Finding time for all the district's teams to use the facility has proven increasingly difficult, said Clay Abla, the district's athletics director.
“There are a lot of growing demands to use the stadium,” Abla said. “We're hosting more music and band events. Because of league affiliations, sometimes we're trying to work around three different games in the same time period.”
This year's change in school start times also crunches the number of hours the stadium can be used, Abla said, because local ordinance requires the stadium to be dark and quiet by 10:30 p.m.
Maintaining the stadium's turf has also gotten more difficult in the face of higher use, said Terry Davis, the district's director of operations and maintenance.
“It's almost like playing on concrete,” Davis said.
The new stadium would be smaller than the main stadium, with 1,000 seats compared to 3,000. That would make it a great size for some of the smaller-draw sports like lacrosse and soccer, Ewert said.
District officials said they have heard concerns from homeowners near the proposed stadium who are concerned about a declining quality of life due to the noise, traffic and light the stadium could generate.
New technologies will limit light pollution, Ewert said, and parking will be structured to ensure effective ingress and egress. Ewert said he plans to meet with neighboring homeowners to hear their concerns.
Another of the big-ticket items that the bond could pay for is a new Career and Technical Innovation Center — essentially a large vocational training and trade school — to be housed at two old Schomp Automotive buildings just south of Littleton High School.
The district is under contract to buy the buildings for $7 million, Ewert said, though Schomp will rent them to Stevenson Automotive for the next two years, with the option for a third. After that, though, the district plans to complete the sale, and has already put up earnest money on the property.
The center could become a real boon to students, said Michell Ansley, the district's director of innovation and relevance.
“We want to expose students to work-based learning,” Ansley said. “Some could leave with certifications and apprenticeships.”
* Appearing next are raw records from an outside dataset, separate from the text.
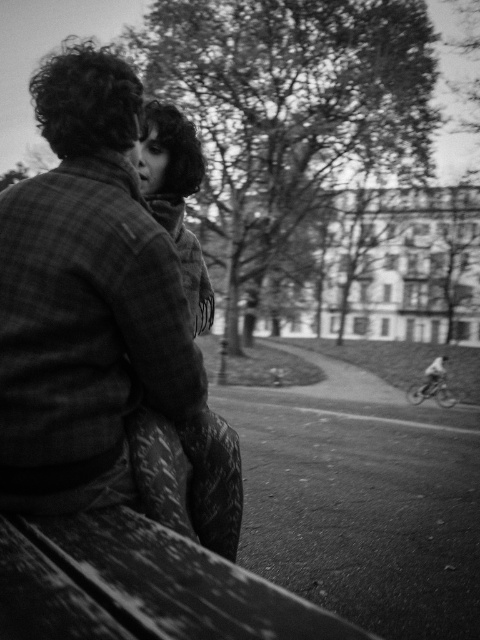
Question: Estimate the real-world distances between objects in this image. Which object is closer to the soft wool scarf at center?

Choices:
 (A) fluffy scarf at center
 (B) plaid wool coat at center

Answer: (A)

Question: Which is nearer to the plaid wool coat at center?

Choices:
 (A) fluffy scarf at center
 (B) soft wool scarf at center

Answer: (A)

Question: Can you confirm if plaid wool coat at center is wider than fluffy scarf at center?

Choices:
 (A) no
 (B) yes

Answer: (A)

Question: Observing the image, what is the correct spatial positioning of plaid wool coat at center in reference to fluffy scarf at center?

Choices:
 (A) right
 (B) left

Answer: (B)

Question: Does plaid wool coat at center lie behind soft wool scarf at center?

Choices:
 (A) yes
 (B) no

Answer: (A)

Question: Considering the real-world distances, which object is closest to the soft wool scarf at center?

Choices:
 (A) fluffy scarf at center
 (B) plaid wool coat at center

Answer: (A)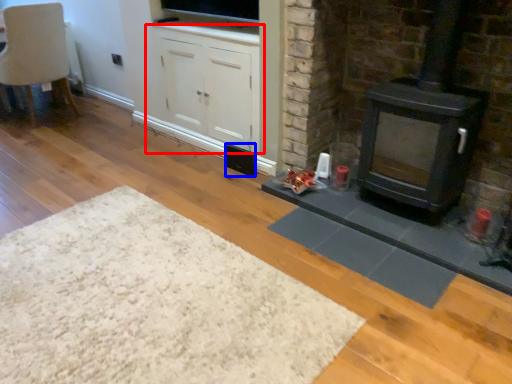
Question: Which object is closer to the camera taking this photo, cabinetry (highlighted by a red box) or speaker (highlighted by a blue box)?

Choices:
 (A) cabinetry
 (B) speaker

Answer: (A)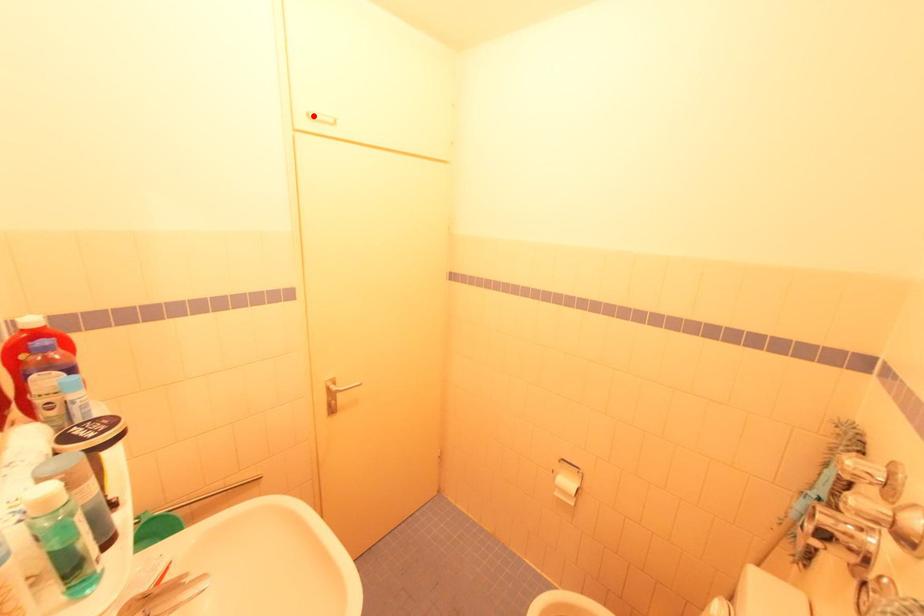
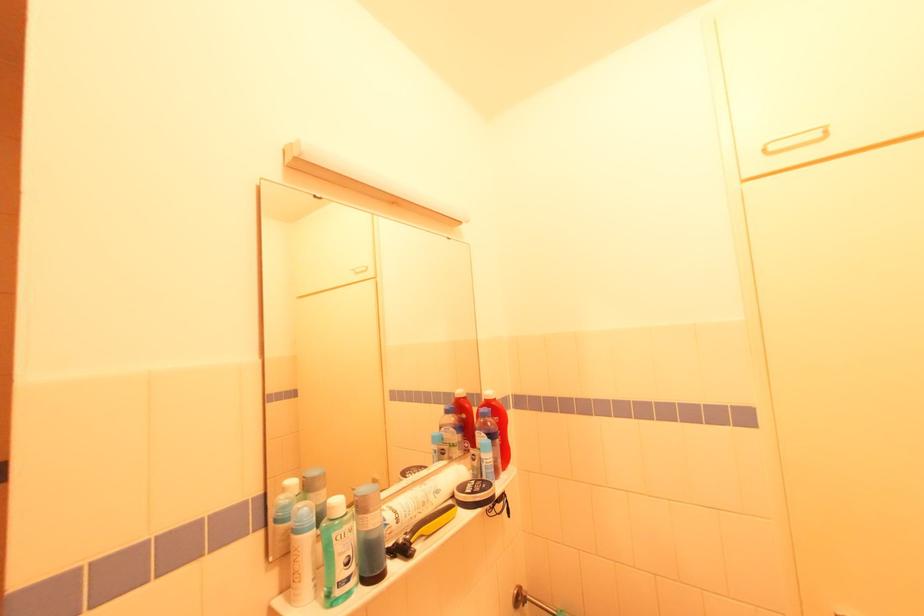
Where in the second image is the point corresponding to the highlighted location from the first image?

(773, 148)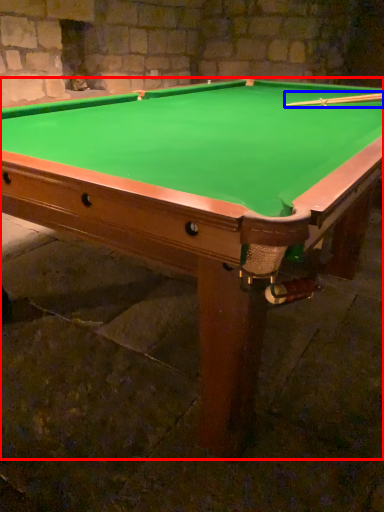
Question: Which point is further to the camera, billiard table (highlighted by a red box) or cue (highlighted by a blue box)?

Choices:
 (A) billiard table
 (B) cue

Answer: (B)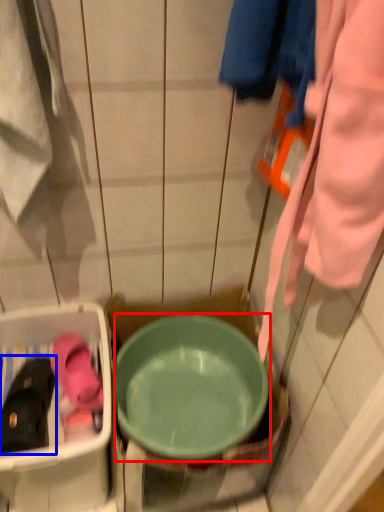
Question: Which object is further to the camera taking this photo, basin (highlighted by a red box) or footwear (highlighted by a blue box)?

Business leaders have told the district they are hoping to see more students graduate with skills applicable to today's job market, Ewert said.
“The district has been good for a long time at sending kids to college,” Ewert said. “But what we're seeing is kids graduating with $100,000 in debt and moving back into their parents' basement. With career education, a kid can graduate high school with a welding certificate and be making $50,000 pretty much right away.”
Local school districts partner with one another for vocational training, Ewert said, with kids going to Englewood for cosmetology training or Cherry Creek for aviation.
The LPS center could be a regional hub for welding, plumbing, automotive training and other skills, Ewert said.
Ewert has planned a whirlwind tour of area schools and civic groups to stump for the bond ahead of the mail-ballot election, which culminates in the Nov. 6 Election Day.
The stakes are high, Ewert said.
“I don't like to try to scare voters, but if this doesn't pass, we honestly will probably have to look at closing smaller neighborhood elementary schools,” Ewert said. “We just won't be able to sustain a school of 300 students.”
Ewert said he's confident about the bond, saying the community is supportive of its schools. Voters have approved all six of the district's previous requested bonds and mill levies, dating back to 1988. The largest bond, at $85.4 million, was passed in 2002. The most recent bond, for $80 million, was passed in 2013.
“We've got one of the best, if not the best district in the state,” Ewert said. “We're proud to be part of this community.”